Пауза в 15 секунд пока кислородный бак набирает давление.
Свет вспыхивает на панели Морица.
Entl"uftung. «Beluftung klar».
Загорается лампа зажигания: Zundung. “Zundung klar.
Затем, «Vorstufe klar». Vorstufe последняя позиция, с которой Мориц всё ещё может переключить обратно. Пламя вырастает у основания Ракеты. Цвета меняются. Тут отрезок в четыре секунды, четыре секунды неопределённости. В ритуале есть место даже для этого. Разница между классным офицером запуска и обречённым на посредственность в точном знании когда, в пределах этого набатного и переполненного мифами отрезка, скомандовать Hauptstufe.

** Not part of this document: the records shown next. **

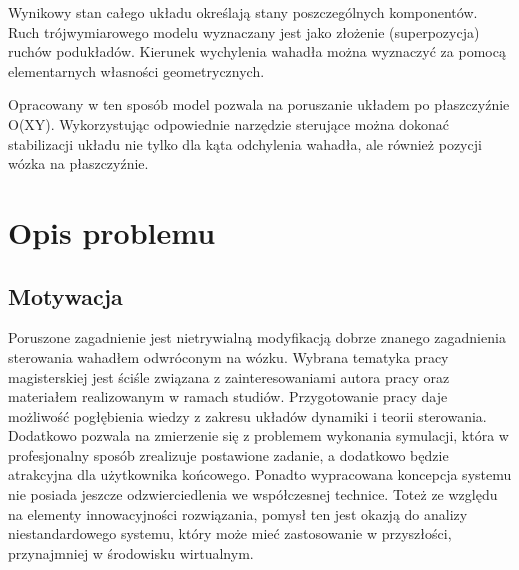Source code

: \documentclass[12pt, oneside]{report}
\theoremstyle{definition}
\begin{document}
Wynikowy stan całego układu określają stany poszczególnych komponentów. Ruch trójwymiarowego modelu wyznaczany jest jako złożenie (superpozycja) ruchów podukładów. Kierunek wychylenia wahadła można wyznaczyć za pomocą elementarnych własności geometrycznych. 

Opracowany w ten sposób model pozwala na poruszanie układem po płaszczyźnie O(XY). Wykorzystując odpowiednie narzędzie sterujące można dokonać stabilizacji układu nie tylko dla kąta odchylenia wahadła, ale również pozycji wózka na płaszczyźnie.

\section{Opis problemu}
\subsection{Motywacja}
Poruszone zagadnienie jest nietrywialną modyfikacją dobrze znanego zagadnienia sterowania wahadłem odwróconym na wózku. Wybrana tematyka pracy magisterskiej jest ściśle związana z zainteresowaniami autora pracy oraz materiałem realizowanym w ramach studiów. Przygotowanie pracy daje możliwość pogłębienia wiedzy z zakresu układów dynamiki i teorii sterowania. Dodatkowo pozwala na zmierzenie się z problemem wykonania symulacji, która w profesjonalny sposób zrealizuje postawione zadanie, a dodatkowo będzie atrakcyjna dla użytkownika końcowego. Ponadto wypracowana koncepcja systemu nie posiada jeszcze odzwierciedlenia we współczesnej technice. Toteż ze względu na elementy innowacyjności rozwiązania, pomysł ten jest okazją do analizy niestandardowego systemu, który może mieć zastosowanie w przyszłości, przynajmniej w środowisku wirtualnym.
\end{document}
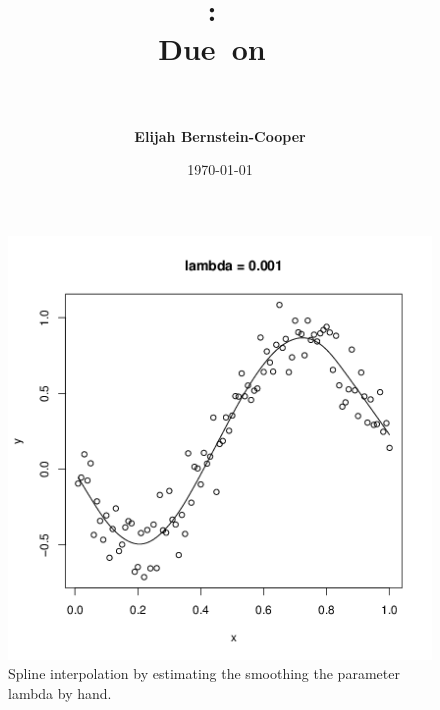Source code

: \documentclass[11pt]{article}
\title{\vspace{0in}
    \textmd{\textbf{\hmwkClass:\ \hmwkTitle}}\\
    \normalsize\vspace{0.1in}\small{Due\ on\ \hmwkDueDate}\\
    \vspace{0.1in}\large{\textit{\hmwkClassInstructor\ \hmwkClassTime}}
    \vspace{0.2in}}
\author{\textbf{Elijah Bernstein-Cooper}}
\date{\today} %
\begin{document}
\maketitle

\begin{homeworkProblem}

        \begin{figure}[!ht]
            
            \begin{centering}
                \includegraphics[scale=0.8]{manual_fit.png}

            \caption{Spline interpolation by estimating the smoothing the
            parameter lambda by hand.}

            \end{centering}
        \end{figure}

        \begin{figure}[!ht]
            

\end{figure}
\end{homeworkProblem}
\end{document}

Блисеро мастер. Он с самого начала научился впадать в транс, ожидая миг озарения, который всегда приходит. Он никогда не говорил об этом вслух.
– Hauptstufe.
– Hauptstufe ist gegeben.
Панель задвинута напрочь.
Два огонька заморгали. «Stecker 1 und 2 gefallen»,– докладывает Мориц. Запальные свечи валяются на земле, подпрыгивая в плеске огня. На гравитационной подаче, пламя ярко жёлтое. Затем турбина начинает реветь. Пламя вдруг становится синим. Звук его нарастает до полного крика. Ракета остаётся ещё миг на стальной подставке, затем медленно, дрожа, яростно напряжённо, начинает подъём. Через четыре секунды она уходит ввысь. Но пламя слишком яркое, чтобы хоть кто-то разглядел Готфрида внутри, теперь лишь разве что как эротическую категорию, примерещившуюся в этом синем бушевании, в целях самовозбуждения.
Взлёт
Этот взлёт будет выдан Гравитации. Но двигатель Ракеты, глубокий крик сгорания, что разрывает душу, обещает спасение. Жертва, связанная для падения, возносится на обещании, пророчестве Спасения...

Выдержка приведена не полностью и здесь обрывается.